Cidade cearense enfrenta déficit: só 1 delegado e 2 policiais civis para 52 mil moradores

Publicada em • Zeudir Queiroz
Foto: Reprodção

A quantidade reduzida de efetivo policial para investigação de crimes tem causado preocupação no município de Boa Viagem, a 219 quilômetros de Fortaleza. Atualmente, a cidade conta com apenas um delegado e dois policiais civis na ativa para atender mais de 52 mil habitantes.

MPCE reforça alerta e recomenda aumento do efetivo

O número insuficiente de agentes foi divulgado pelo Ministério Público do Ceará (MPCE) nesta segunda-feira (17).

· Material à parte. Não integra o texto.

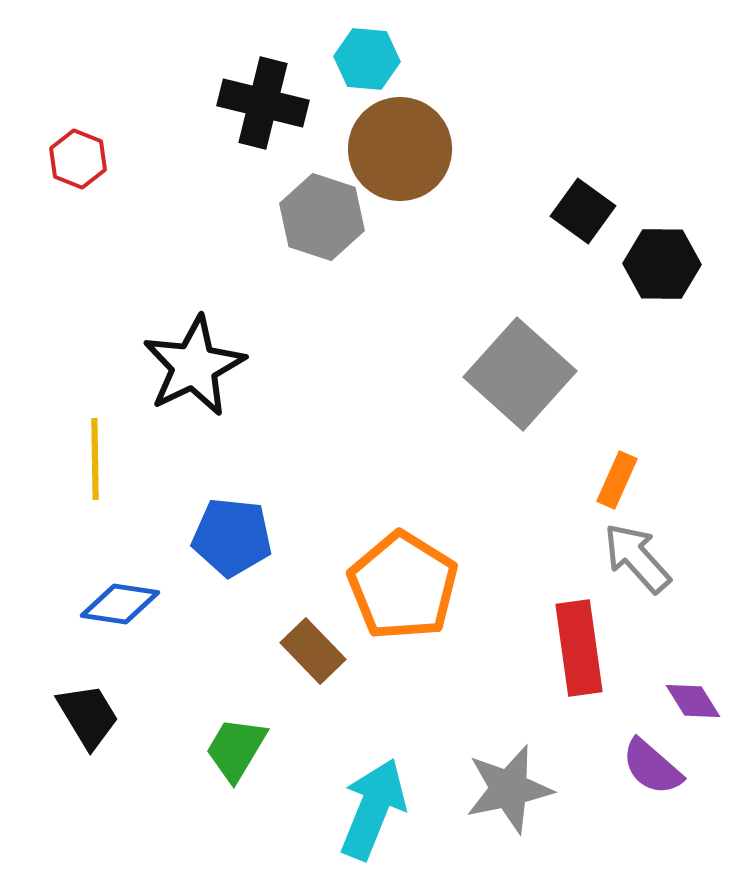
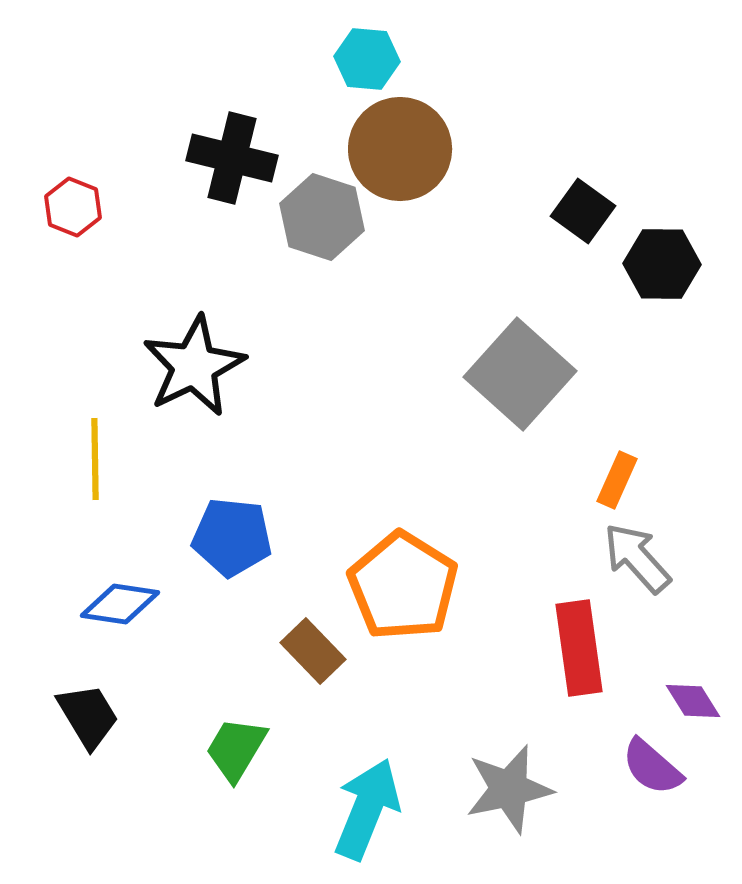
black cross: moved 31 px left, 55 px down
red hexagon: moved 5 px left, 48 px down
cyan arrow: moved 6 px left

O órgão recomendou que o Governo do Estado aumente o efetivo policial para dar conta da demanda local. A medida, segundo a 2ª Promotoria de Justiça da comarca, decorre do crescimento dos homicídios e da atuação de organizações criminosas na região.

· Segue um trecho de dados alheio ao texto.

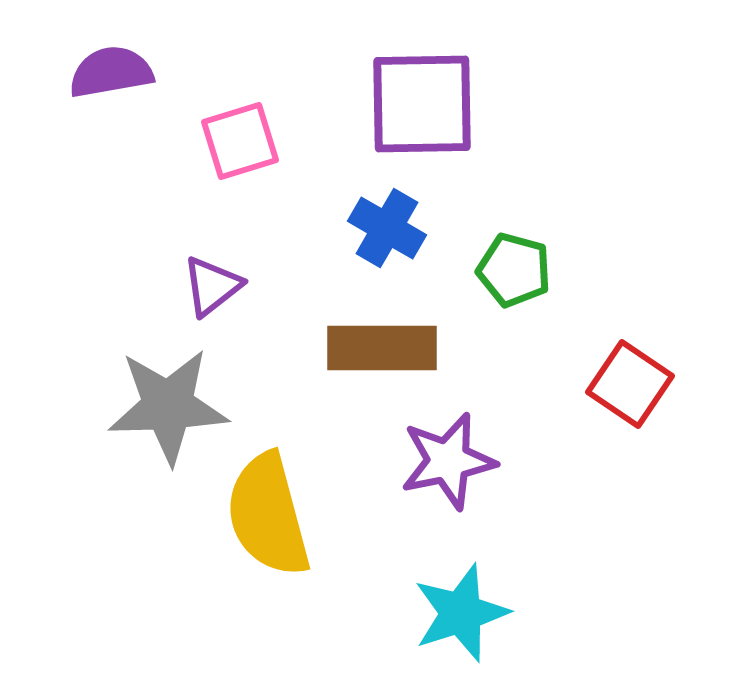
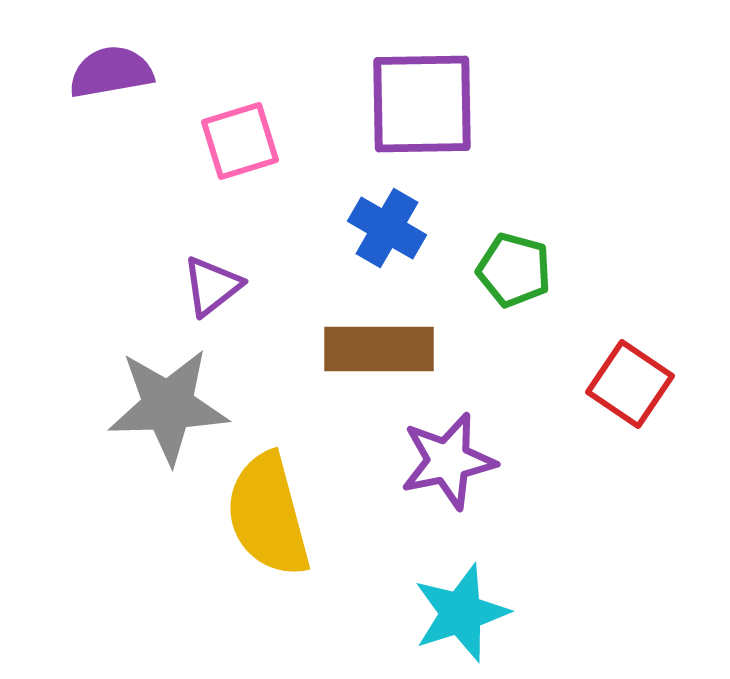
brown rectangle: moved 3 px left, 1 px down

Oficialmente, a cidade possui um delegado e quatro policiais civis, mas dois destes agentes estão afastados, agravando ainda mais o déficit nas investigações.

Sobrecarga e risco de comprometimento dos serviços

Para o Ministério Público, o atual quadro de servidores é insuficiente para atender às necessidades da população. O órgão destaca que há sobrecarga de trabalho, elevado número de inquéritos pendentes e conflitos entre facções criminosas, o que exige uma resposta mais robusta do Estado.

A falta de profissionais também pode comprometer procedimentos básicos, como registro de boletins de ocorrência, cumprimento de mandados e investigações mais complexas.

Prazo para resposta do governo do estado

O Governo do Ceará tem 20 dias para informar se irá cumprir a recomendação do MP. Caso contrário, poderão ser adotadas medidas administrativas e judiciais cabíveis.

A Secretaria da Segurança Pública foi questionada sobre as afirmações do MP, mas não respondeu até a última atualização desta reportagem.

Crescente violência e ações simbólicas da polícia

Entre janeiro e outubro deste ano, Boa Viagem registrou 19 assassinatos, conforme dados da Secretaria da Segurança. Embora não haja confirmação de que todos estejam ligados a confrontos entre facções, a atuação dessas organizações pode ser percebida por meio de pichações com intimidações aos moradores.

Na quarta-feira (12), o delegado titular da cidade, Gelson Luiz Almeida Pinto, saiu em campo com outros policiais para cobrir essas mensagens.

Em publicação nas redes sociais, o delegado comentou:

“Pode parecer simbólico, e de fato é. Mas quando policiais se unem e apagam pichações que tentam intimidar a população, há ali um gesto de coragem e de pertencimento. Cada pincelada sobre o muro é uma forma silenciosa de dizer que o medo não terá a última palavra, que a lei e a ordem ainda moram nas ruas que juramos proteger.”